In the first year of its partnership with the United Nations World Food Programme, the Truvía® business has provided 34,705 schoolchildren with school meals and built 68 fuel-efficient stoves, which allowed 3,574 students to eat cleaner cooked meals in a safer environment. The cleaner-burning stoves improve the health and safety of hundreds of mothers who cook at the schools.
By September of 2014, the Truvía® business will have provided school meals for 40,000 students, and another 70 new fuel-efficient stoves.
Why School Meals and Why Bolivia?
The Truvía® business values nutritional well-being and supports practices to safely source and supply food and beverage ingredients globally. In some countries, it’s about providing calories.
The Sharing a Sweet Future initiative focuses resources on a region experiencing nutritional deficiencies among its children—the Chuquisaca district of Bolivia.
Sharing a Sweet Future is a two-part initiative that provides vegetable oil fortified with the highest level of Vitamin A nutrients in school meal baskets, and purchases energy-efficient, cleaner-burning cookstoves in more than 200 schools.
One safely prepared, well-balanced school meal a day provides Bolivian children with enhanced nutrition and an incentive for them to regularly attend class. In turn, parents are motivated to send their children to school with the added benefit of saving money that would otherwise be spent on feeding them at home. As a result, school enrollment improves—especially for girls, who traditionally have less opportunity to attend school.

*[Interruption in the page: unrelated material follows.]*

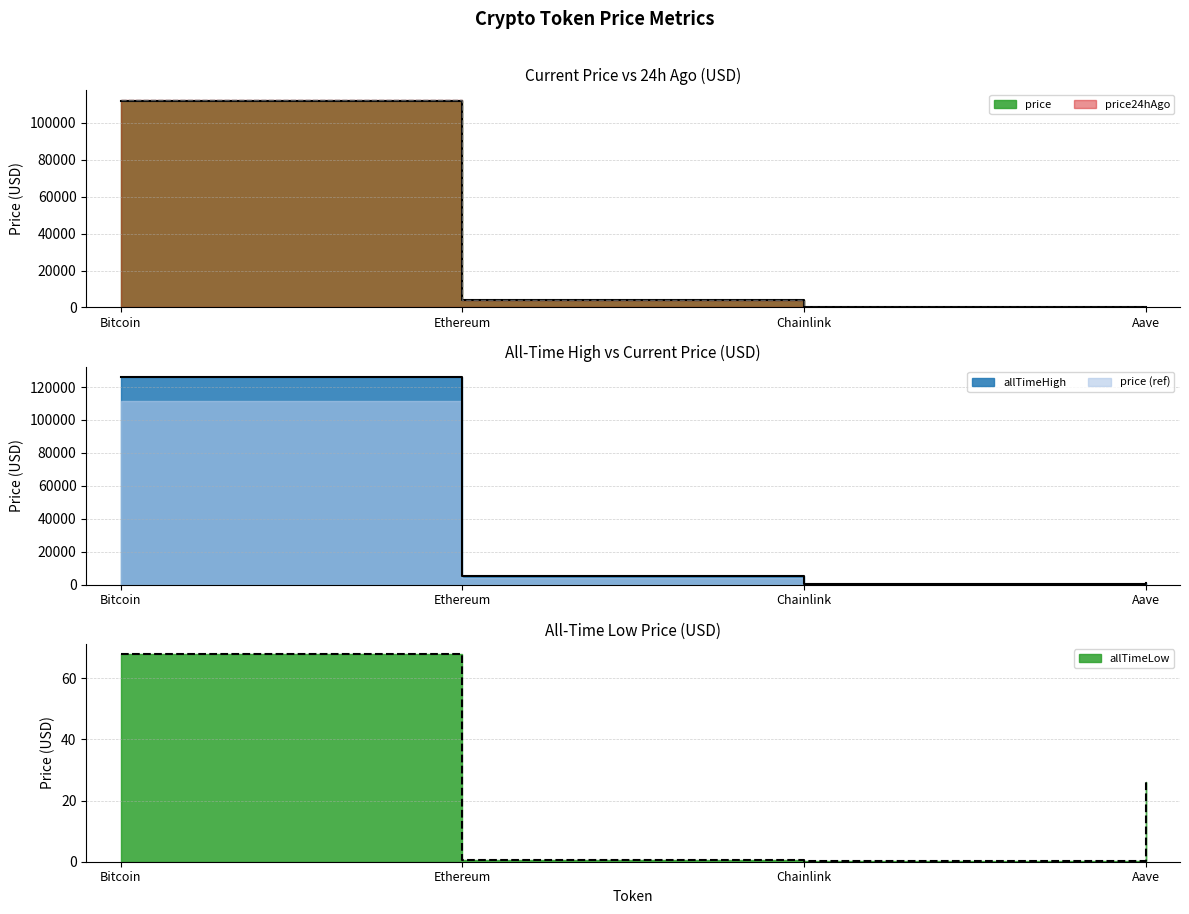

Rank the series at Bitcoin from highest to lowest value.

allTimeHigh, price24hAgo, price, allTimeLow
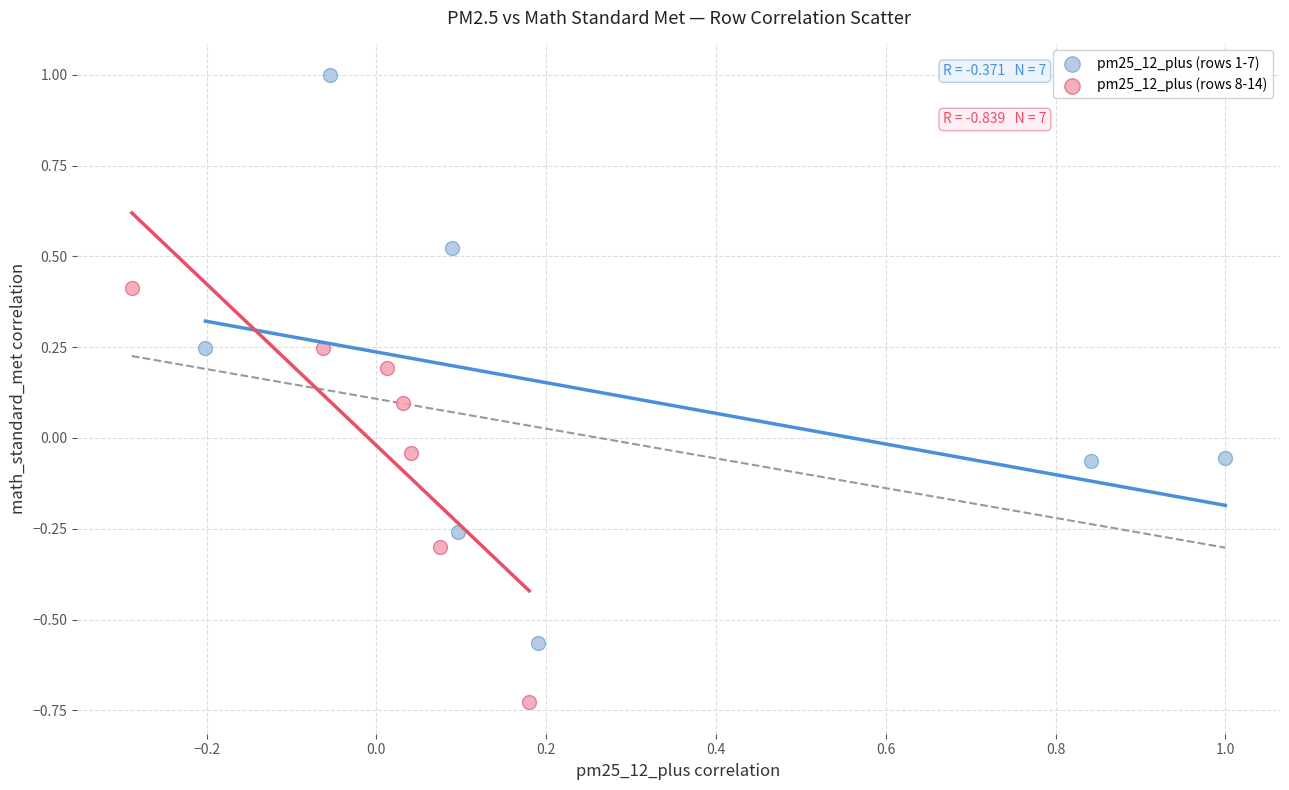

Which series has the widest spread of Y values?

pm25_12_plus (rows 1-7)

Construction of LOLA Stoves
The use of traditional cookstoves and open fires in schools and homes is unsafe for the Bolivian people and their environment. These stoves produce high levels of harmful smoke that result in a range of serious illnesses, mostly affecting women and young children.
Construction of new stoves in these rural schools improves the safety and speed of the cooking environment and has a ripple effect, protecting the health of mothers, cooks and children deeper into the community.
Leading to a Sustainable Future
In the end, the goal of Sharing a Sweet Future is to become obsolete. That is, if the initiative is successful, it will have established—by way of better nutrition, education and safety—a self-sufficient community that is not only healthier but also economically viable.
Using schools as a portal to reach deeper into communities touches not only schoolchildren, but also parents and member of the community whose activities in some way affect local schools. This is the case for local farmers for whom stable schools mean consistent buyers of their produce. This is not an overnight transformation, but planting the seeds today is the first step toward a sustainable future.